> [SET TASK]: Rewrite the listing from the line with "genus: Lamium" to the line with "family: Onagraceae", both included, as a two-column CSV with the headers rank and taxon. Give one row per line, put each field in quotation marks, and replace any line breaks with spaces.

> [MATERIAL PROVIDED]:
:::
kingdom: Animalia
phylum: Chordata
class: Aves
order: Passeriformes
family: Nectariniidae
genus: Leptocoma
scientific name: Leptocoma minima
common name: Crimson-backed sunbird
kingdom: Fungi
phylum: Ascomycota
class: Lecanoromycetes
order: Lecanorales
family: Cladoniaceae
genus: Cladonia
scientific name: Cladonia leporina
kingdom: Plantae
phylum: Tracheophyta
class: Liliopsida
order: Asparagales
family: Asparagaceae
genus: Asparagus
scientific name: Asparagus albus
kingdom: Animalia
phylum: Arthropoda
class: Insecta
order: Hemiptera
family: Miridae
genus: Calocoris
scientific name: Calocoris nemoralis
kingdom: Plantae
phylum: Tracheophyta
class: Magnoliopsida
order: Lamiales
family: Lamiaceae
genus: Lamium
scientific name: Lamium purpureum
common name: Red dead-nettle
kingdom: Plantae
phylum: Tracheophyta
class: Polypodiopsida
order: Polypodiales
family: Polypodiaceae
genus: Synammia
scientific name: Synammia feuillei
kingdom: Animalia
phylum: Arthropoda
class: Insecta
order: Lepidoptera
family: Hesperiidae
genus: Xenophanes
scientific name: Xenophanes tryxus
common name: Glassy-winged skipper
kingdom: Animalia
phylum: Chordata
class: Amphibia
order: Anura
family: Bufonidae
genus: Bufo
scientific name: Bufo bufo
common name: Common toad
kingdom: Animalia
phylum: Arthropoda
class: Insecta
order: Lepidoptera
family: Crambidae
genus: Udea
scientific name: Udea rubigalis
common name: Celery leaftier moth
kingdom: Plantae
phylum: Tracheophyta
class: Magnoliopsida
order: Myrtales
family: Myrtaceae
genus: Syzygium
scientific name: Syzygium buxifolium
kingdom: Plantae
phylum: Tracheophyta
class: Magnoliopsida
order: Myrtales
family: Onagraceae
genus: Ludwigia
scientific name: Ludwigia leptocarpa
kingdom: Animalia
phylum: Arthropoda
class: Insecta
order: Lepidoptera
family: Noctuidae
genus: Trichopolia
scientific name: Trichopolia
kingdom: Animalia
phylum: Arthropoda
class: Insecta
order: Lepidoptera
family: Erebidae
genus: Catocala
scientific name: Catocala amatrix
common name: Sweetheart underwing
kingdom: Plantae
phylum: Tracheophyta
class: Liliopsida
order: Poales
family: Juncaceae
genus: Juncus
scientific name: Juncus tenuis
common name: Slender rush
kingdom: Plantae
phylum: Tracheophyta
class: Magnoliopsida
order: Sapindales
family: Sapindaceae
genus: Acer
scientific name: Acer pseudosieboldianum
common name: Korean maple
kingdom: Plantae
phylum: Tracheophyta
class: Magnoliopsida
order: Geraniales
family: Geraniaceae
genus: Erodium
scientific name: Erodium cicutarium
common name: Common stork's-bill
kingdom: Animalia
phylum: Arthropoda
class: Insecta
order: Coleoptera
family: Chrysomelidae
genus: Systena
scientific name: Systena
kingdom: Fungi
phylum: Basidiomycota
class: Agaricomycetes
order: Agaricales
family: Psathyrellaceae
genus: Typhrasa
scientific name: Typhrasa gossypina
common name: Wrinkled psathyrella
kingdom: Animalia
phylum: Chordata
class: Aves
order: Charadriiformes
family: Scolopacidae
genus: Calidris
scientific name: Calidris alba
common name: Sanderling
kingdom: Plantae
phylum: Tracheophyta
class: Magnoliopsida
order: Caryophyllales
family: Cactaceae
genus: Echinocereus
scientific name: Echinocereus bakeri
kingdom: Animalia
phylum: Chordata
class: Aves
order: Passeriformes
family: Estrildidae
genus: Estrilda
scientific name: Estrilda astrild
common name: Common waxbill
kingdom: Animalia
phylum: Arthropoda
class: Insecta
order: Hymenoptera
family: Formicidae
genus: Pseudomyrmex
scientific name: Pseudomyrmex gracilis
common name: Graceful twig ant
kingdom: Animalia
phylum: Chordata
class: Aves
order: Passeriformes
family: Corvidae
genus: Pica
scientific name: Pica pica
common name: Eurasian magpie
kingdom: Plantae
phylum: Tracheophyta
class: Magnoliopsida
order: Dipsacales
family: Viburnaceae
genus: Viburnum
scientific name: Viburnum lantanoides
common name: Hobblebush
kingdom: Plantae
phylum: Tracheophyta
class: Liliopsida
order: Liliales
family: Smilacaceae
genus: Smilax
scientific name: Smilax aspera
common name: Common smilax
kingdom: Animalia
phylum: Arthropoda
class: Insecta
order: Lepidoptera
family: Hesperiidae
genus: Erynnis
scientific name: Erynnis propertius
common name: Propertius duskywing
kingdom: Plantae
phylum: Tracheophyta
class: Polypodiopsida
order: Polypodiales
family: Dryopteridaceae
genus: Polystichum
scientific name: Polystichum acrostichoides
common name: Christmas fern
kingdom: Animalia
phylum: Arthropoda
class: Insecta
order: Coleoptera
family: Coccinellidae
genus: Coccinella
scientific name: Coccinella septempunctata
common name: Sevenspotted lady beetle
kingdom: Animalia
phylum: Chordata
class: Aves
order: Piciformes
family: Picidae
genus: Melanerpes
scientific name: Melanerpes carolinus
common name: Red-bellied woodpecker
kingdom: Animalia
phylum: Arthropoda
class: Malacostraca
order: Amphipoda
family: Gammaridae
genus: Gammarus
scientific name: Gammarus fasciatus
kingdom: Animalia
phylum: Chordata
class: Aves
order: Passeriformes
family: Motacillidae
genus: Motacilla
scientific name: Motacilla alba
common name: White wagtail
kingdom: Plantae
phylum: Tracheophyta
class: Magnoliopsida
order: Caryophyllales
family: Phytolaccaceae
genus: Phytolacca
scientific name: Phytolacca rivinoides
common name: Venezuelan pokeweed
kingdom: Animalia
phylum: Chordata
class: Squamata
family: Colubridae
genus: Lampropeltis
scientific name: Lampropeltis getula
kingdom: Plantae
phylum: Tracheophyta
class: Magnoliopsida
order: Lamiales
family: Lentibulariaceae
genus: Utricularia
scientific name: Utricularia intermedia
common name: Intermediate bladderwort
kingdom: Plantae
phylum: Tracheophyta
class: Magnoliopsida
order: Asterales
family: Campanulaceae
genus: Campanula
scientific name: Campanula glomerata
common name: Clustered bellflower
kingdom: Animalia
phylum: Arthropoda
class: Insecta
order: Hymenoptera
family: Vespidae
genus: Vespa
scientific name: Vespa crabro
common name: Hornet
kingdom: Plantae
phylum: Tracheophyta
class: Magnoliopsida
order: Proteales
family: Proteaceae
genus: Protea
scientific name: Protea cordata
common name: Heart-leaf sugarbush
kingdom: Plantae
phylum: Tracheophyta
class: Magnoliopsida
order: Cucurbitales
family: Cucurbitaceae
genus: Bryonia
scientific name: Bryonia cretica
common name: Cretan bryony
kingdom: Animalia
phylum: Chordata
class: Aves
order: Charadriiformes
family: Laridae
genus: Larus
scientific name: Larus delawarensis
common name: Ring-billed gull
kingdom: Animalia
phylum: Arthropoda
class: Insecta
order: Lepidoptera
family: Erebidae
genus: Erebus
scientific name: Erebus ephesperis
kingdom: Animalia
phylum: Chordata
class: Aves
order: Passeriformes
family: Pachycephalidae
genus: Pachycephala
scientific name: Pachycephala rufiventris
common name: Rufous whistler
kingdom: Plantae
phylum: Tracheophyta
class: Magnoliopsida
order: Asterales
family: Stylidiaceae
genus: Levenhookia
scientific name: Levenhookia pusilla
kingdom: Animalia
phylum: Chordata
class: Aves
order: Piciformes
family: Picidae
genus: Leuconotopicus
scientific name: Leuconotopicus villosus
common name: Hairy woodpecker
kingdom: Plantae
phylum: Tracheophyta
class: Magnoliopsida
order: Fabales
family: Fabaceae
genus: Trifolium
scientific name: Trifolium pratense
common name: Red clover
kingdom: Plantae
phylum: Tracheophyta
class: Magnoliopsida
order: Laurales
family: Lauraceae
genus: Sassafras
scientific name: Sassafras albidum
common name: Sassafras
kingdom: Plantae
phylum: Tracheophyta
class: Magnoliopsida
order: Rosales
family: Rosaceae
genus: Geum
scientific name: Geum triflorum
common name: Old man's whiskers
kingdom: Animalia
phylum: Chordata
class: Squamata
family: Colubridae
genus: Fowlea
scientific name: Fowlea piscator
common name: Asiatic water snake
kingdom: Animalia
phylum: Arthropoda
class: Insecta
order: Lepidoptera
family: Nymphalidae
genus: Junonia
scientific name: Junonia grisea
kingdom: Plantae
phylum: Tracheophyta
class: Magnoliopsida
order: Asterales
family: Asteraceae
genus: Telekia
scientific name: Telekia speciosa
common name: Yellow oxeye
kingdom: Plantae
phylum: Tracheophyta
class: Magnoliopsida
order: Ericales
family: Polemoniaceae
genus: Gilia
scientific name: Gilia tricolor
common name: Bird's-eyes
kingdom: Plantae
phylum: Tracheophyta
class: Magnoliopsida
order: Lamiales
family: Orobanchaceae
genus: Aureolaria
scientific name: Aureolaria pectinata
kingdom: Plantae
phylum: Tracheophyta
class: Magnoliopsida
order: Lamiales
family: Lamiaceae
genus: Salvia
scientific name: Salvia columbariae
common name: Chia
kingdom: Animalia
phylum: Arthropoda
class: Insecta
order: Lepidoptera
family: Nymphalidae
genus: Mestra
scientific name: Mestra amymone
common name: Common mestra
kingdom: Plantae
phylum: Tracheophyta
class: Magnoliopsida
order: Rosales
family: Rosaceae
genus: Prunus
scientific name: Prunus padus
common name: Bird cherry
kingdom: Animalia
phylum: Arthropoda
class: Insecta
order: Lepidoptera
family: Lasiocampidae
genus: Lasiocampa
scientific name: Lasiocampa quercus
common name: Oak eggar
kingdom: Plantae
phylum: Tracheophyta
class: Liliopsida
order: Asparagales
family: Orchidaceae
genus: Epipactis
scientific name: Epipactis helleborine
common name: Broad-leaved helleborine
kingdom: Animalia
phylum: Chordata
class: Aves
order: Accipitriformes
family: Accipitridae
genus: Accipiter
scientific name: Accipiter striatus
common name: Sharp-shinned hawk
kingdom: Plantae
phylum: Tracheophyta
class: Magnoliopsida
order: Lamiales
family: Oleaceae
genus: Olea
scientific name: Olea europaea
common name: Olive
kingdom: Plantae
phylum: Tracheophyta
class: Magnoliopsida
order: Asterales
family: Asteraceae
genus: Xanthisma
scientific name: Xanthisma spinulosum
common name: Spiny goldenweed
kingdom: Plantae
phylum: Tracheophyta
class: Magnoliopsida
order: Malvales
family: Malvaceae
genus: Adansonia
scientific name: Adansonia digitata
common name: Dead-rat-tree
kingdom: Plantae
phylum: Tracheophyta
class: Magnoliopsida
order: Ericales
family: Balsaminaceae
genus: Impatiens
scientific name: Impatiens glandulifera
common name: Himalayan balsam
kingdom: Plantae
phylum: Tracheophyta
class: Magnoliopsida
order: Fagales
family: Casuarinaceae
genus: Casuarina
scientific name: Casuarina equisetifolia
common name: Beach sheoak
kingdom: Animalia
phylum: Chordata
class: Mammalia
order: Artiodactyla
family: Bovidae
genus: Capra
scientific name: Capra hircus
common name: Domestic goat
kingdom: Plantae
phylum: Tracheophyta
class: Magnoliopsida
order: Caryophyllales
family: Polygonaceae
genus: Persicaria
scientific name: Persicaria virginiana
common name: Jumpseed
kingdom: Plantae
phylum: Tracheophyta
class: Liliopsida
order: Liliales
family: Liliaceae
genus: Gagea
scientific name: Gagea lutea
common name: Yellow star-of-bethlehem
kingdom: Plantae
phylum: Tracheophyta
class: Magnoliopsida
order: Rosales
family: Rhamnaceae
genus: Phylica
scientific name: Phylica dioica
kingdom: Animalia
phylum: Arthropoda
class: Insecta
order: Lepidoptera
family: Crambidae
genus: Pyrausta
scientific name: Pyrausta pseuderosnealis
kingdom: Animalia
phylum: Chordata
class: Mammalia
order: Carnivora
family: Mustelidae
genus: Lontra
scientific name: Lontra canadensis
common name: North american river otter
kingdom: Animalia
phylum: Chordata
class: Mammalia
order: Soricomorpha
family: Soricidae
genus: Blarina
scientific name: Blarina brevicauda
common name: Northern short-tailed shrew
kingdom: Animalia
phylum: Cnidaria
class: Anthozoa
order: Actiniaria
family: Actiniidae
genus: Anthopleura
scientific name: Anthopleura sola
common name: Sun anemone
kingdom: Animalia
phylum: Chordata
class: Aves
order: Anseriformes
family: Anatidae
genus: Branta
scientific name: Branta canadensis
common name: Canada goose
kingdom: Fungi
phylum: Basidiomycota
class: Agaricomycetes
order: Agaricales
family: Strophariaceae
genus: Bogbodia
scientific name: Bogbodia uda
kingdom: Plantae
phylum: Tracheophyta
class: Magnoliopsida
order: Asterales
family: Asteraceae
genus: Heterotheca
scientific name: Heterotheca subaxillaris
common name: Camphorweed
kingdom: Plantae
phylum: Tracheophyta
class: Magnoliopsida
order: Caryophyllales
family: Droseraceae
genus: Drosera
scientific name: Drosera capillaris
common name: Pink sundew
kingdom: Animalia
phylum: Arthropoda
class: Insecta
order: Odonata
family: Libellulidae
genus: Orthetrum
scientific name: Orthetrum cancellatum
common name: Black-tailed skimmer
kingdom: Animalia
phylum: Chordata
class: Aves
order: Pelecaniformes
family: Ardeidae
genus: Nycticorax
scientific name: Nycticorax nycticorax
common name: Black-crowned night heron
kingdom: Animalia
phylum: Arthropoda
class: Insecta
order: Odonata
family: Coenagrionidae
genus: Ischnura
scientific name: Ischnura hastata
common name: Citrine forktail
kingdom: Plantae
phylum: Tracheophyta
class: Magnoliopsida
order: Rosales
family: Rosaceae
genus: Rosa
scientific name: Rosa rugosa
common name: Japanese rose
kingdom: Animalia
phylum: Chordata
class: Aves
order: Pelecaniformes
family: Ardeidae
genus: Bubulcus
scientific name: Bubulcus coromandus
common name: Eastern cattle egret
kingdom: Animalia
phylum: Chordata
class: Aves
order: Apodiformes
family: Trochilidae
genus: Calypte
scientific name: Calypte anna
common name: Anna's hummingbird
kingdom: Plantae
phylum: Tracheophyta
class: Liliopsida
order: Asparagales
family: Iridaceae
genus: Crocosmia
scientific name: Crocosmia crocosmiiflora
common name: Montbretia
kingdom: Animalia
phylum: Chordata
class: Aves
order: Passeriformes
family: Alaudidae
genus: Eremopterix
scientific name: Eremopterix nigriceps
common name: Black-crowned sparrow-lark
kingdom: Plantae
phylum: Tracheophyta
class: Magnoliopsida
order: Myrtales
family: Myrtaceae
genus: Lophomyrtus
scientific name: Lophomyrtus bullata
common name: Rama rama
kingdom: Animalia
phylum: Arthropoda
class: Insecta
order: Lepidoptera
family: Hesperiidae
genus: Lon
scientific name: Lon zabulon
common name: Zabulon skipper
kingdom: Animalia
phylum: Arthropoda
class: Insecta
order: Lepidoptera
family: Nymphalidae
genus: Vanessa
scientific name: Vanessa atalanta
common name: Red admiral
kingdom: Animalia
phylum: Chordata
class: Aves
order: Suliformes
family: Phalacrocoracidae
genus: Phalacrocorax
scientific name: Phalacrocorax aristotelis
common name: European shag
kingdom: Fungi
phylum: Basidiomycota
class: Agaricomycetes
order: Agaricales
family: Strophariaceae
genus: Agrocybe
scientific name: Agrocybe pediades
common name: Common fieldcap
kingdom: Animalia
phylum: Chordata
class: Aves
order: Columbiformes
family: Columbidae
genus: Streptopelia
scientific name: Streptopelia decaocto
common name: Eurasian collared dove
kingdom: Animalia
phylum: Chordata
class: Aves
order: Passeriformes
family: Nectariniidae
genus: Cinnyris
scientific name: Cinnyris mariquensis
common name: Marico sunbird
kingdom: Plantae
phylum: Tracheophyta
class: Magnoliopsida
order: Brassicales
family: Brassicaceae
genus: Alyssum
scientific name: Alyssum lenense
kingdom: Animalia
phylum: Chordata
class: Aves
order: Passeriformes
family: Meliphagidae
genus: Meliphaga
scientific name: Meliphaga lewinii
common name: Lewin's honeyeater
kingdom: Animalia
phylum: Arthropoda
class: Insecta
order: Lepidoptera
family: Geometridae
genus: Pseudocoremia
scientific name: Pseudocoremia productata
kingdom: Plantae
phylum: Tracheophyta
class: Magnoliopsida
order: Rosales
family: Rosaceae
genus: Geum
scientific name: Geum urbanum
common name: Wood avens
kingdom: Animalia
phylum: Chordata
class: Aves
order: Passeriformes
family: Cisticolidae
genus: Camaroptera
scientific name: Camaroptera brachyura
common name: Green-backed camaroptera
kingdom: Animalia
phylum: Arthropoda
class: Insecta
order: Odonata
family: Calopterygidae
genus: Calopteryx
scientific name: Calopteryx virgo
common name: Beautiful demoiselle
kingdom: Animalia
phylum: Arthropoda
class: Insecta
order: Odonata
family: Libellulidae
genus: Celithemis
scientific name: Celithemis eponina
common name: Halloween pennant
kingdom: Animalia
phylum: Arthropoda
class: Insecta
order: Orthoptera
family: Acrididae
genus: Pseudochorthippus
:::
> [FINAL RESULT]:
rank,taxon
"genus:","Lamium"
"scientific name:","Lamium purpureum"
"common name:","Red dead-nettle"
"kingdom:","Plantae"
"phylum:","Tracheophyta"
"class:","Polypodiopsida"
"order:","Polypodiales"
"family:","Polypodiaceae"
"genus:","Synammia"
"scientific name:","Synammia feuillei"
"kingdom:","Animalia"
"phylum:","Arthropoda"
"class:","Insecta"
"order:","Lepidoptera"
"family:","Hesperiidae"
"genus:","Xenophanes"
"scientific name:","Xenophanes tryxus"
"common name:","Glassy-winged skipper"
"kingdom:","Animalia"
"phylum:","Chordata"
"class:","Amphibia"
"order:","Anura"
"family:","Bufonidae"
"genus:","Bufo"
"scientific name:","Bufo bufo"
"common name:","Common toad"
"kingdom:","Animalia"
"phylum:","Arthropoda"
"class:","Insecta"
"order:","Lepidoptera"
"family:","Crambidae"
"genus:","Udea"
"scientific name:","Udea rubigalis"
"common name:","Celery leaftier moth"
"kingdom:","Plantae"
"phylum:","Tracheophyta"
"class:","Magnoliopsida"
"order:","Myrtales"
"family:","Myrtaceae"
"genus:","Syzygium"
"scientific name:","Syzygium buxifolium"
"kingdom:","Plantae"
"phylum:","Tracheophyta"
"class:","Magnoliopsida"
"order:","Myrtales"
"family:","Onagraceae"